Here's my hypothesis: The combination of a first-class succession process and an appropriate governance structure should enable organizations to appoint a new CEO who is professionally prepared and structurally empowered to operate as a fully functioning CEO on Day One. The board should have such confidence in the new CEO's readiness to do the job that it feels no need to hang onto a security blanket in the form of the retiring CEO.
But at the majority of public companies, and many private ones, that's not what happens.
According to the Conference Board, 52 percent of departing CEOs remain, at least for a while, as chairman, up from just 33 percent in 2011. Spencer Stuart reports that 36 percent of retiring CEOs remain on the board for two years or longer, and fully a quarter stick around for five years or more. That number is likely to keep growing, as more and more companies--now approaching 80 percent of Fortune 500s--select their CEOs from among internal candidates with no prior CEO experience.
It's easy to understand why that happens. Most boards are change averse; a gradual overlap between the old CEO implies an orderly transition, and the old CEO's continued presence is considered an insurance policy against the successor's rookie mistakes. In short, boards feel much more comfortable handing the wheel to a new CEO if the old CEO shares the front seat. Which inevitably poses the question: Who's driving this thing?
Academic research and my own advisory experience suggest at least three problems that can result from that model of muddled, even conflicting leadership:
* Loss of strategic dexterity. Having the former CEO presiding in the boardroom often limits the new CEO's strategic options and ability to change course. In a landmark study of 181 high-tech companies, Donald Hambrick of the University of Pennsylvania and Timothy Quigley of Lehigh University found that the presence of these "shadow emperors"--the 39 percent of departing CEOs who stayed on as chairman--imposed either "implicit or explicit constraints" on the new CEO's ability to significantly change their predecessor's strategies and policies. Consequently, these new CEOs majored in avoiding problems and minored in pursuing new opportunities.
* Delayed talent changes. A study I led in 2013 at Heidrick & Struggles, in which 60 CEOs were interviewed about their early experiences in the job, found that their greatest regret was that they hadn't moved faster and more forcefully to make key changes--and talent ranked first. But replacing the team is tough with the old boss looking on. As the CEO of a privately-owned electronics firm once told me, "If I had it to do over, I would have taken faster action on changes in top leadership. Unfortunately, I was saddled with the old CEO for the first three months I was there. As soon as he left, I was able to make some personnel moves that I couldn't do while he was there."

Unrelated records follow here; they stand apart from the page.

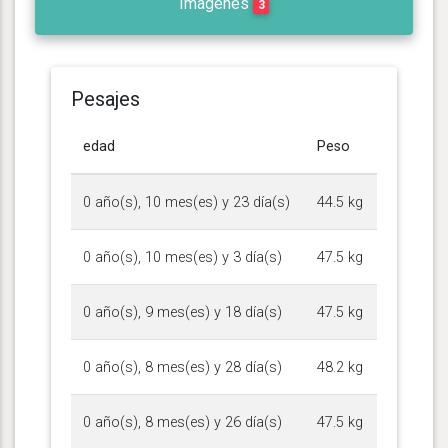
Imágenes
3
Pesajes
edad
Peso
0 año(s), 10 mes(es) y 23 día(s)
44.5 kg
0 año(s), 10 mes(es) y 3 día(s)
47.5 kg
0 año(s), 9 mes(es) y 18 día(s)
47.5 kg
0 año(s), 8 mes(es) y 28 día(s)
48.2 kg
0 año(s), 8 mes(es) y 26 día(s)
47.5 kg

* Muddled leadership roles. Just watch what happens in the boardroom when the new CEO's proposal is interpreted as a repudiation, no matter how polite, of the previous CEO's position. The directors' heads sometimes swivel like spectators at a tennis match, looking for reactions from each side of the table. Nothing so clearly illustrates the uncertainty about who's really in charge. Recalls the CEO of a household products company, "It's very easy for the board to vector toward the previous CEO, particularly on something controversial where their instinct might be to turn to him and ask him if this is ok ... It took two or three meetings for the board to get totally comfortable with me in the CEO role, and I think one of the biggest things that helped was that the previous CEO had left immediately."
Getting to the point where the transition marks the true beginning of a new CEO's tenure, rather than extended apprenticeship with ambiguous leadership, requires serious commitment from all the key players: the board, both the new and departing CEOs, and, in a very major way, chief HR officers.

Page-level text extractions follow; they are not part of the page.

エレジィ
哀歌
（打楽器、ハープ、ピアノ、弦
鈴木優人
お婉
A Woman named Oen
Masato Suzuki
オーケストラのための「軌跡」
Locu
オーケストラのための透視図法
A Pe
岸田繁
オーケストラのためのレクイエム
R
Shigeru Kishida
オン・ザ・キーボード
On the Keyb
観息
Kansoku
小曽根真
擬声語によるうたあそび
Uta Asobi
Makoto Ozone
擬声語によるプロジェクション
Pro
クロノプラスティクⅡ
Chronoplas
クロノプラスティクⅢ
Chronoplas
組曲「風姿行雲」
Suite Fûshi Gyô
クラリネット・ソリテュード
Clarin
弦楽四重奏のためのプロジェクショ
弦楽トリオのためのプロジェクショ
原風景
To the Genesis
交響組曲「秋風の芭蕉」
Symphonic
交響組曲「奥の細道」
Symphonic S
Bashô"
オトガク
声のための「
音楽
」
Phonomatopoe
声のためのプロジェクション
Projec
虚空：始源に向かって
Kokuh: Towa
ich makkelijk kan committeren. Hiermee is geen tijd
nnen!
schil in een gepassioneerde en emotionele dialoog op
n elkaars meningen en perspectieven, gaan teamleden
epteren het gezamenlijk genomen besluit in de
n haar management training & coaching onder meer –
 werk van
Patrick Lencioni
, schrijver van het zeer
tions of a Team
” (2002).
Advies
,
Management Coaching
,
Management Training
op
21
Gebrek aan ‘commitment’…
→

Fix the Succession Process
If directors aren't confident the new CEO is ready, that means there's a serious flaw in the succession process. To be sure, no brand-new CEO enters the job as seasoned, capable, and savvy as one assumes he or she will become after several years on the job. But if the board isn't in a position to promote a candidate--or, even better, choose from among several candidates--with the demonstrated business skill, leadership talent, and personal capacity to do the job, then the succession process has failed.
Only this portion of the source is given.